Instead, it took two and a half years to refine the software so it could readily identify concepts such as noncompete contract clauses and change-of-control, said Mr. Hudek, chief technology officer of Kira Systems.
The Kira program sharply winnows the number of documents read by people, but human scrutiny is still required.
Yet the efficiency gains can be striking. Kira’s clients report reducing the lawyer time required for contract review by 20 percent to 60 percent, said Noah Waisberg, chief executive of Kira.
In Miami, Luis Salazar, a partner in a five-lawyer firm, began using software from the start-up Ross Intelligence in November in his bankruptcy practice. Ask for the case most similar to the one you have and the Ross program, which taps some of IBM’s Watson artificial intelligence technology, reads through thousands of cases and delivers a ranked list of the most relevant ones, Mr. Salazar said.
Skeptical at first, he tested Ross against himself.

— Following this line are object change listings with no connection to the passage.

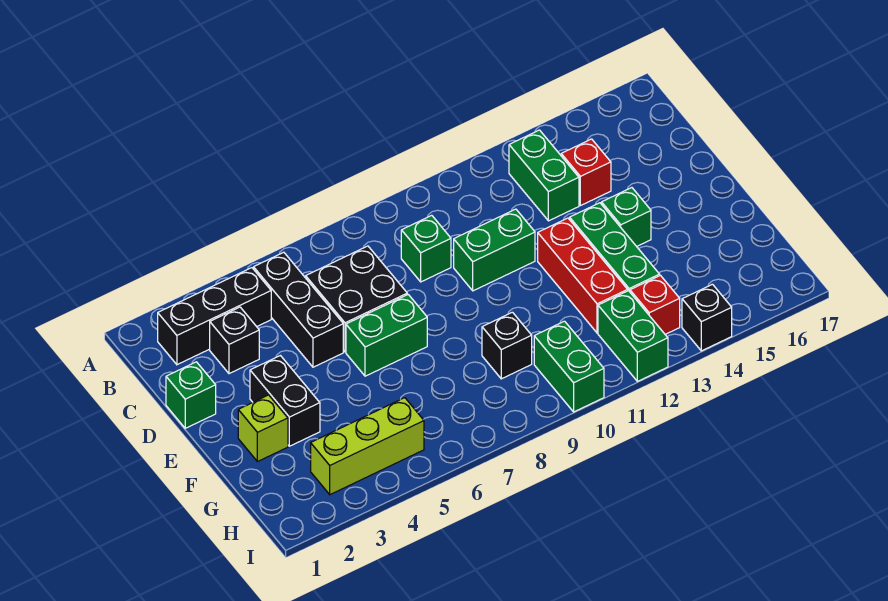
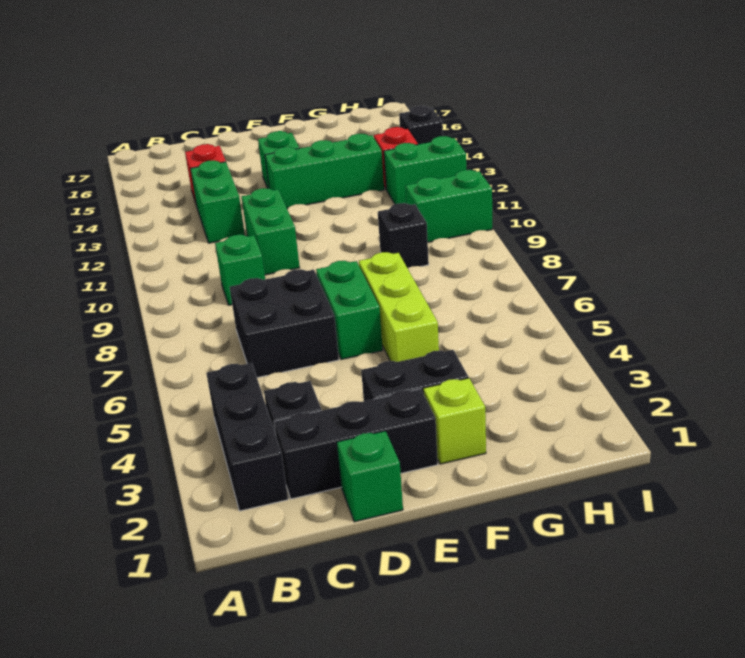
black brick B5:D5 level 1 -> black brick C2:E2 level 1
green brick B13:C13 level 1 -> green brick C12:C13 level 1
red brick E12:G12 level 1 -> none
lime brick H3:H5 level 1 -> lime brick F5:F7 level 1

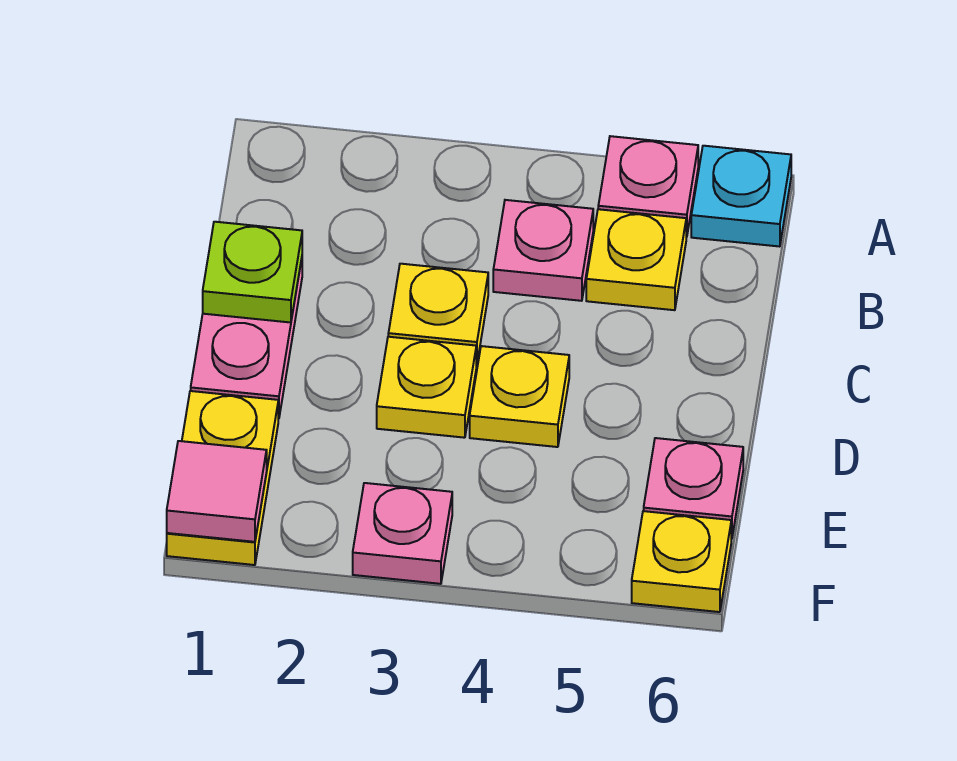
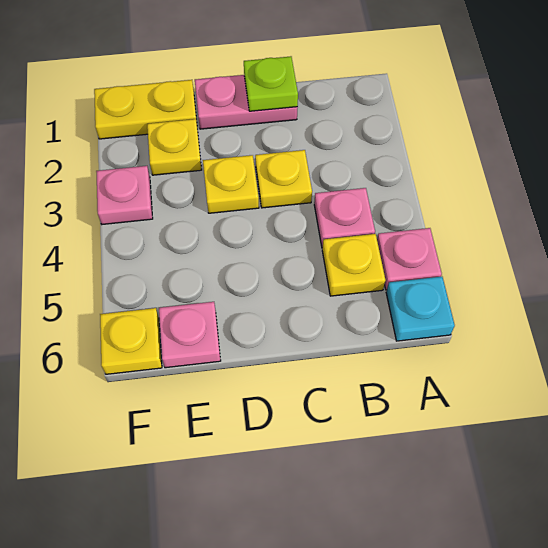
yellow plate D4 level 1 -> yellow plate E2 level 1
pink tile F1 level 2 -> none

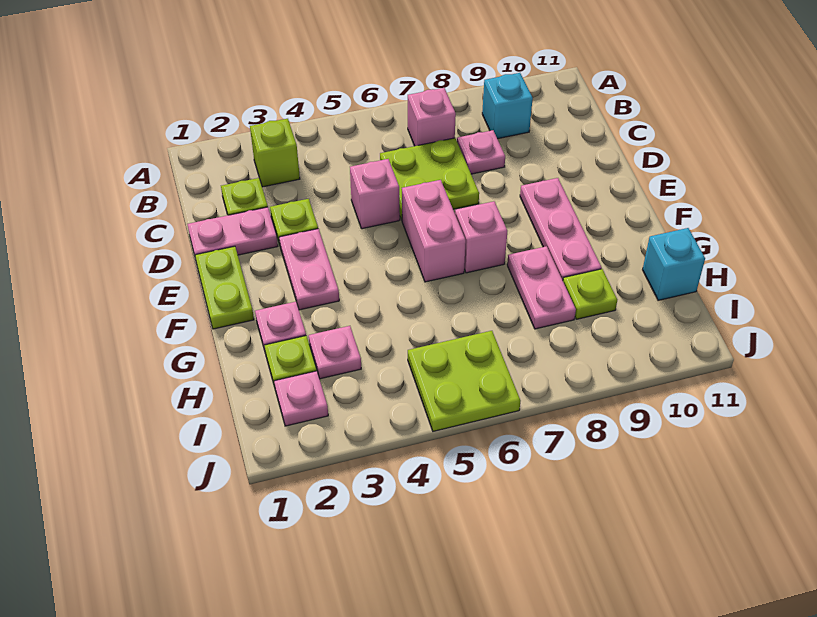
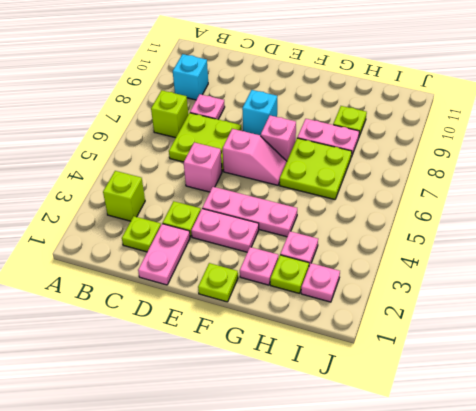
pink brick B7 level 1 -> lime brick B7 level 1
lime plate E1:F1 level 1 -> lime plate F1 level 1
pink brick E6:F6 level 1 -> pink slope E6:F6 level 1 top E
pink plate E9:G9 level 1 -> pink plate E4:G4 level 1
cyan brick H11 level 1 -> cyan brick E8 level 1
lime plate I5:J6 level 1 -> lime plate G6:H7 level 1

After 10 hours of searching online legal databases, he found a case whose facts nearly mirrored the one he was working on. Ross found that case almost instantly.
Mr. Salazar has been particularly impressed by a legal memo service that Ross is developing. Type in a legal question and Ross replies a day later with a few paragraphs summarizing the answer and a two-page explanatory memo.

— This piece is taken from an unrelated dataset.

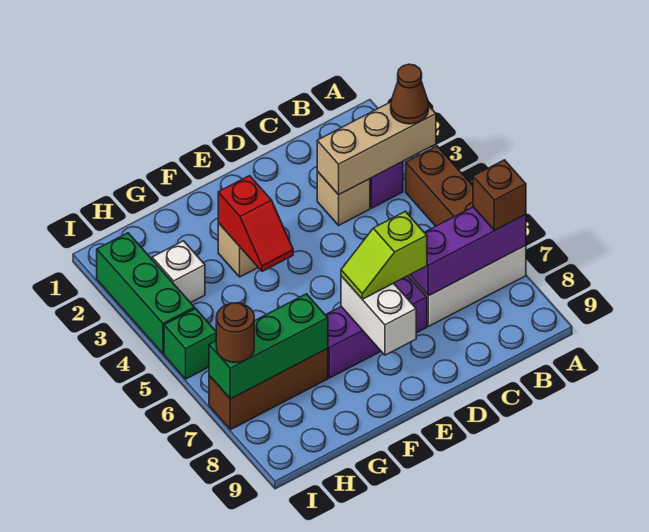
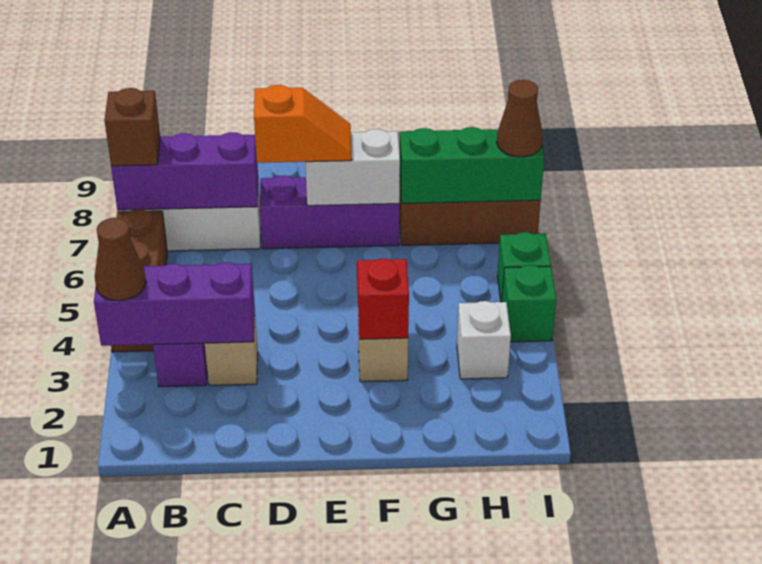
tan brick A3:C3 level 2 -> purple brick A3:C3 level 2
lime slope D7:E7 level 3 top D -> orange slope D7:E7 level 3 top D
white brick E7:E8 level 2 -> white brick E7:F7 level 2
green brick I2:I4 level 1 -> green brick I4 level 1
brown round brick I7 level 3 -> brown cone I7 level 3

The results, he said, are indistinguishable from a memo written by a lawyer. “That blew me away,” Mr. Salazar said. “It’s kind of scary. If it gets better, a lot of people could lose their jobs.”
Not yet. The system is pretty good at identifying the gist of questions and cases, but Ross is not much of a writer, said Jimoh Ovbiagele, the chief technology officer of Ross. Humans take the rough draft that Ross produces and create the final memos, which is why it takes a day.

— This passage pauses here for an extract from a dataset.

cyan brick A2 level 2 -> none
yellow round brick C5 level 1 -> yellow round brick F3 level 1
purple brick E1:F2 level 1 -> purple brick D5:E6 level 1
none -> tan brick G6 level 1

The start-up’s engineers are trying to fully automate the memo-writing process, but Mr. Ovbiagele said, “We are a long way from there at this point.”
The Good Old Days
James Yoon, a lawyer in Palo Alto, Calif., recalls 1999 as the peak of the old way of lawyering. A big patent case then, he said, might have needed the labor of three partners, five associates and four paralegals.
Today, a comparable case would take one partner, two associates and one paralegal.
Two obvious factors have led to that downsizing: tightened legal spending and digital technologies that automated some tasks, like document searches, said Mr. Yoon, a partner at Wilson Sonsini Goodrich & Rosati.
Mr. Yoon uses software tools like Lex Machina and Ravel Law to guide litigation strategy in his patent cases. These programs pore through court decisions and filing data to make profiles and predictions about judges and lawyers.
What are the chances a certain motion will be approved by a particular judge, based on all his or her past rulings? Does the opposing counsel go to trial often or usually settle cases?
Mr. Yoon compares what he does to the way baseball and football analysts assess the tendencies of players and coaches on other teams.
The clever software, he said, is “changing how decisions are made, and it’s changing the profession.”
But its impact on employment would seem to be far less than, say, electronic discovery. The data-driven analysis technology is assisting human work rather than replacing it. Indeed, the work that consumes most of Mr. Yoon’s time involves strategy, creativity, judgment and empathy — and those efforts cannot yet be automated.
Mr. Yoon, who is 49, stands as proof. In 1999, his billing rate was $400 an hour. Today, he bills at $1,100 an hour.
“For the time being, experience like mine is something people are willing to pay for,” Mr. Yoon said. “What clients don’t want to pay for is any routine work.”
But, he added, “the trouble is that technology makes more and more work routine.”